§ Job item: The response should consist of every line below, restated exactly, with no pictures.

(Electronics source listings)

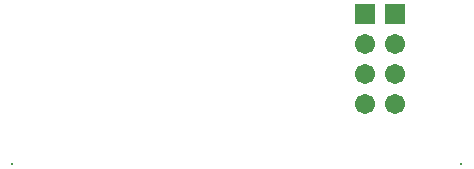
<source format=gbs>
G04 Layer_Color=16711935*
%FSLAX24Y24*%
%MOIN*%
G70*
G01*
G75*
%ADD42C,0.0080*%
%ADD43R,0.0671X0.0671*%
%ADD44C,0.0671*%
D42*
X17323Y1969D02*
D03*
X2362D02*
D03*
D43*
X14110Y6960D02*
D03*
X15110Y6957D02*
D03*
D44*
X14110Y5960D02*
D03*
Y4960D02*
D03*
Y3960D02*
D03*
X15110Y5957D02*
D03*
Y4957D02*
D03*
Y3957D02*
D03*
M02*

</source>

§ Expected output:
<source format=gbs>
G04 Layer_Color=16711935*
%FSLAX24Y24*%
%MOIN*%
G70*
G01*
G75*
%ADD42C,0.0080*%
%ADD43R,0.0671X0.0671*%
%ADD44C,0.0671*%
D42*
X17323Y1969D02*
D03*
X2362D02*
D03*
D43*
X14110Y6960D02*
D03*
X15110Y6957D02*
D03*
D44*
X14110Y5960D02*
D03*
Y4960D02*
D03*
Y3960D02*
D03*
X15110Y5957D02*
D03*
Y4957D02*
D03*
Y3957D02*
D03*
M02*

</source>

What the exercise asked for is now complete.